§ **Exercise instructions**
I would like each line of the data that holds the word "lines" copied out.
══════════
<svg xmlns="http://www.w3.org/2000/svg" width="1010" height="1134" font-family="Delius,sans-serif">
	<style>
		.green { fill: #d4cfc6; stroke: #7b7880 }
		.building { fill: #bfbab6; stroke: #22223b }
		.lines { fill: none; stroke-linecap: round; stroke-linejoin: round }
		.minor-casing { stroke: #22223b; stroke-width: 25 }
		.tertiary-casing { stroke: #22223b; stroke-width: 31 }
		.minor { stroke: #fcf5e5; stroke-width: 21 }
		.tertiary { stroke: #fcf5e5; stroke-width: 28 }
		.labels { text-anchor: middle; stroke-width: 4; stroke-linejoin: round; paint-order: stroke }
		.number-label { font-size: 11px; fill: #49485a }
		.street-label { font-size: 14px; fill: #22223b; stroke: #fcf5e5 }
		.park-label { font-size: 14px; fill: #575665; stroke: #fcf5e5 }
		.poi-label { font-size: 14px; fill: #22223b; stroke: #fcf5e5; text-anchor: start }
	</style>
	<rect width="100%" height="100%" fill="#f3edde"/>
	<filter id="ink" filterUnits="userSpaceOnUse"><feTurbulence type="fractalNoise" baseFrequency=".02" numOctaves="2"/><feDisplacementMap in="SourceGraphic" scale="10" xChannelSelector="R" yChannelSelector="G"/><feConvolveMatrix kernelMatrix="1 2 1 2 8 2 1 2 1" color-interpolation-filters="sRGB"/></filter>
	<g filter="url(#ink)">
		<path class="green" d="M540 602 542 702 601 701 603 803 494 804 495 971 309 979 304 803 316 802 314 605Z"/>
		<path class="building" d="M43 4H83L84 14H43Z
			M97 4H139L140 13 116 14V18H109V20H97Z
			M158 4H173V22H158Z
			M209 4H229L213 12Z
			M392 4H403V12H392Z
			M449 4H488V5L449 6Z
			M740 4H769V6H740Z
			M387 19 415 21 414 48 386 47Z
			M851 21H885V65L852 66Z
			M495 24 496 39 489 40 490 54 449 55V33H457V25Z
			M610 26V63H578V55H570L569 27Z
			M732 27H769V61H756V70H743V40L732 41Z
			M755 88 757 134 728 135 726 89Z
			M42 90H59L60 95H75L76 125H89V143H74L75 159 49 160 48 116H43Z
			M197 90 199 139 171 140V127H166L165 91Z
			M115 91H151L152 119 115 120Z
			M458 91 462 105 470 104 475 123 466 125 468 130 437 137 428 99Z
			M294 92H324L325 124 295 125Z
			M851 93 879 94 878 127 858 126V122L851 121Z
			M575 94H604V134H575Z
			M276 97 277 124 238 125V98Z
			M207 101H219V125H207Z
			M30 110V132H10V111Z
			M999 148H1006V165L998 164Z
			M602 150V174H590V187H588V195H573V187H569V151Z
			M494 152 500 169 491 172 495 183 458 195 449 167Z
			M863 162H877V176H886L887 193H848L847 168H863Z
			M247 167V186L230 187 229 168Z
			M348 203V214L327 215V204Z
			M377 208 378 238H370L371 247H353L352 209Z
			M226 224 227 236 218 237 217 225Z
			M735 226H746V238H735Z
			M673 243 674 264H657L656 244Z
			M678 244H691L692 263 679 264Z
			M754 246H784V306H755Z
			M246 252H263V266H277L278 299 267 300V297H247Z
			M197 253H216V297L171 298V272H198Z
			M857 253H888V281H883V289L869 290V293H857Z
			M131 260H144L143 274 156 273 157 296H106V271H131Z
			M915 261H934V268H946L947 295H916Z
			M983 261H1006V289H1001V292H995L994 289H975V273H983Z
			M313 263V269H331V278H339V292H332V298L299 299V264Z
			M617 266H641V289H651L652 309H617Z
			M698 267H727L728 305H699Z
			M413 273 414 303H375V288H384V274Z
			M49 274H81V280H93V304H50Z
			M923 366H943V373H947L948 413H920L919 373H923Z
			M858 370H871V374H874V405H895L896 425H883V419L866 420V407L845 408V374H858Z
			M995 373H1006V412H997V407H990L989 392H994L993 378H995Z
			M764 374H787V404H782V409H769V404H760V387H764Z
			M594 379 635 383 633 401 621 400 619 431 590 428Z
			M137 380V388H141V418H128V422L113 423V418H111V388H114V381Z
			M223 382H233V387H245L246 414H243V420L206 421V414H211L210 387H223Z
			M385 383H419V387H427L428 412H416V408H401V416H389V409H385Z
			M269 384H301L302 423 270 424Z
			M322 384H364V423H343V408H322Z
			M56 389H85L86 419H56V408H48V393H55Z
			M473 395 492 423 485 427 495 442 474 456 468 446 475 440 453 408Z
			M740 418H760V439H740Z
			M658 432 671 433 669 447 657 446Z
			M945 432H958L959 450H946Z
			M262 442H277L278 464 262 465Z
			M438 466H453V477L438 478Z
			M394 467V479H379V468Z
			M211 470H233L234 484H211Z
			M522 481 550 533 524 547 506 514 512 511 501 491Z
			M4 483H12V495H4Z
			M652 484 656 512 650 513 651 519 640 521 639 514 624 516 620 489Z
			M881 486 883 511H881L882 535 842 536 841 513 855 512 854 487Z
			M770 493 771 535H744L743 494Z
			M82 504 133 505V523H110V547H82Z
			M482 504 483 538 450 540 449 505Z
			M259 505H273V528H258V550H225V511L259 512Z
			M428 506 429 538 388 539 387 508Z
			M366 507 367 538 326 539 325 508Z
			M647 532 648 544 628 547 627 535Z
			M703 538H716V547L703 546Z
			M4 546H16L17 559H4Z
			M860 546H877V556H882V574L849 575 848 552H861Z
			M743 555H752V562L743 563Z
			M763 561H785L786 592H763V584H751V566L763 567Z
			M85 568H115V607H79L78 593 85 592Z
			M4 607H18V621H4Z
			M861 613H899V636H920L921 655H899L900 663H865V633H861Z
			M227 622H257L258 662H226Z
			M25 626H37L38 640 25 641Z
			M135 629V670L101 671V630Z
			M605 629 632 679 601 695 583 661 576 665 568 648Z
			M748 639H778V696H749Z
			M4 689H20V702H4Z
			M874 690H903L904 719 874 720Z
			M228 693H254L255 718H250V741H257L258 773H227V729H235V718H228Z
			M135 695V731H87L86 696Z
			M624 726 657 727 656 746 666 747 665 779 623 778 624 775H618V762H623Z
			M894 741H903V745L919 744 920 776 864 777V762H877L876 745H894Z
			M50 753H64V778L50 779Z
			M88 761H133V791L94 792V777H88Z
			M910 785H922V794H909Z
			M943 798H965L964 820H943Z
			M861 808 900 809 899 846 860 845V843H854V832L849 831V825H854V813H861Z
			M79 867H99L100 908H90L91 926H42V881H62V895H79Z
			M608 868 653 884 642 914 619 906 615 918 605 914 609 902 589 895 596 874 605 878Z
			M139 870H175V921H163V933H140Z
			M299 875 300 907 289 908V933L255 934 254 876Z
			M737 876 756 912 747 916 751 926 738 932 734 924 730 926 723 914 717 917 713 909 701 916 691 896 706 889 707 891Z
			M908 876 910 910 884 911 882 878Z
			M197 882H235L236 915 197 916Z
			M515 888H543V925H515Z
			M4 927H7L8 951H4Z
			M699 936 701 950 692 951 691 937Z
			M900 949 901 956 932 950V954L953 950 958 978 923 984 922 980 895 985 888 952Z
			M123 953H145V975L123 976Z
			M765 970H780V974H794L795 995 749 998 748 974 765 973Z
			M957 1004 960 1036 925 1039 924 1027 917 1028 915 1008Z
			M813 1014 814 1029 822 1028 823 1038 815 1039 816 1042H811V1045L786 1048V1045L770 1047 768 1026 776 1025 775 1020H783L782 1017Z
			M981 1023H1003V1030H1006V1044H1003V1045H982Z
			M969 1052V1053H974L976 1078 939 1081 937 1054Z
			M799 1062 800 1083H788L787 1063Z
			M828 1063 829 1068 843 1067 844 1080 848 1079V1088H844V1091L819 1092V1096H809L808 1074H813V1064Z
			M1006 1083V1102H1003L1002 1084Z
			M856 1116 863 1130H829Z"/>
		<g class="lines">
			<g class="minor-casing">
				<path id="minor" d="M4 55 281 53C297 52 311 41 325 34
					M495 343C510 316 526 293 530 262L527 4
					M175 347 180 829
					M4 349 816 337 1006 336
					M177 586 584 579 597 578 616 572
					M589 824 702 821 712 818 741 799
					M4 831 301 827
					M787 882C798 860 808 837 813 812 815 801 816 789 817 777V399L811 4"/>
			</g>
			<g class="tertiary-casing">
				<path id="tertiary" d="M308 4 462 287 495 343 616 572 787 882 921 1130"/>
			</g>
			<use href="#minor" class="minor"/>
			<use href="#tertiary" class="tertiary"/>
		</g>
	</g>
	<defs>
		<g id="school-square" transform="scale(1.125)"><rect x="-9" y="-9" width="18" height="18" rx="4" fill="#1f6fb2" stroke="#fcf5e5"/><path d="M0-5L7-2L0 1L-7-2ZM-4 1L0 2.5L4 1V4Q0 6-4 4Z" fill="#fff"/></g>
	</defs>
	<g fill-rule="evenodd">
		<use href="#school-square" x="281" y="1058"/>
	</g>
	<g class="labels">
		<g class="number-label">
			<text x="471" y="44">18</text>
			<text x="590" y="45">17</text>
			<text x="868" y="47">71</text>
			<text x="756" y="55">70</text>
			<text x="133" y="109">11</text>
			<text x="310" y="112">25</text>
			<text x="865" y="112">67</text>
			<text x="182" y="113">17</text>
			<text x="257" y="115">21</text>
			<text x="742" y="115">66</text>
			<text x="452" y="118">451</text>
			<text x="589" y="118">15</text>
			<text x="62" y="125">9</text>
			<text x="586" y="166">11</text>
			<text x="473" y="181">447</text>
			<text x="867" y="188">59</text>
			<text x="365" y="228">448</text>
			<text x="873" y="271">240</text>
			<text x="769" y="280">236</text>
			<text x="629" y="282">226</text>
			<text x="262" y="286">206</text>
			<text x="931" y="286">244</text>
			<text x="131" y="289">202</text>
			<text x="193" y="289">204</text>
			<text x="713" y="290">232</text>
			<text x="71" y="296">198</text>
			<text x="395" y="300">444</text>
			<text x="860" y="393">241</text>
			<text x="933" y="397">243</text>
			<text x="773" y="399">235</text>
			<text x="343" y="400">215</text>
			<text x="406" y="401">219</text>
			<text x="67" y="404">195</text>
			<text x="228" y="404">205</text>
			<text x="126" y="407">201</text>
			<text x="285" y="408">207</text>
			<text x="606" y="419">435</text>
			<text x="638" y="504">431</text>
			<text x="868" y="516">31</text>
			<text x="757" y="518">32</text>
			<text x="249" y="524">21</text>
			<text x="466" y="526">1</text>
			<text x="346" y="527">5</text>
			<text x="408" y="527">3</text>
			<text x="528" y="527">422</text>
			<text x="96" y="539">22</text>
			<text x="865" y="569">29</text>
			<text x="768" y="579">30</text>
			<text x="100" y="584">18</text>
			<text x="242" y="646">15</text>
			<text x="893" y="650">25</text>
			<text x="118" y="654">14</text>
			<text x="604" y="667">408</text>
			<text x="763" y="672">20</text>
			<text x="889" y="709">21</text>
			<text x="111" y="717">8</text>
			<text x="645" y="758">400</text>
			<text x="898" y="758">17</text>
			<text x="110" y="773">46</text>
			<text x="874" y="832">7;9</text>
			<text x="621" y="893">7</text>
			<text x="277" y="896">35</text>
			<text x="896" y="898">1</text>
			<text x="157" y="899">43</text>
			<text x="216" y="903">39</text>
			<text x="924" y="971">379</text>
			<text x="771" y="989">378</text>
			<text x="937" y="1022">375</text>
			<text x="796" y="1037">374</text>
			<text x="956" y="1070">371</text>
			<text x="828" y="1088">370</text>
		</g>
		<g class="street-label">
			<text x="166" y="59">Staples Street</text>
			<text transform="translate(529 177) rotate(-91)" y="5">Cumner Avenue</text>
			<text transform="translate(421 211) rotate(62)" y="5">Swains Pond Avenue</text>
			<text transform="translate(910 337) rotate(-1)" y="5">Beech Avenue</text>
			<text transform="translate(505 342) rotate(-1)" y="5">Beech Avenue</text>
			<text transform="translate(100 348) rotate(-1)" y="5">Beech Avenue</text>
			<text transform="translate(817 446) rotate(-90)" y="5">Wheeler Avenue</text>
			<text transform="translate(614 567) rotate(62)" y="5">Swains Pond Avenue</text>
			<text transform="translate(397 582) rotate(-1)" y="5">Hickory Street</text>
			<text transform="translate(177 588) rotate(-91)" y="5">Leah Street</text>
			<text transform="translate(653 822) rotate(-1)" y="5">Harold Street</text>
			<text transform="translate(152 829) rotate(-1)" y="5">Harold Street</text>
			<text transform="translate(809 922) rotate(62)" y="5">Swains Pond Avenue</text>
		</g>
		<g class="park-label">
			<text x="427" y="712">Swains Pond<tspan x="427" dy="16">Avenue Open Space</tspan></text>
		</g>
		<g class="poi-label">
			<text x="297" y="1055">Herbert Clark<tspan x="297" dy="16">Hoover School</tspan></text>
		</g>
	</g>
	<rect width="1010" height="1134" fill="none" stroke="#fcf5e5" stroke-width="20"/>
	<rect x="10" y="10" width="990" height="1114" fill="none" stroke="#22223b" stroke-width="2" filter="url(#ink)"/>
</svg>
══════════
§ **Answer to the problem**
		.lines { fill: none; stroke-linecap: round; stroke-linejoin: round }
		<g class="lines">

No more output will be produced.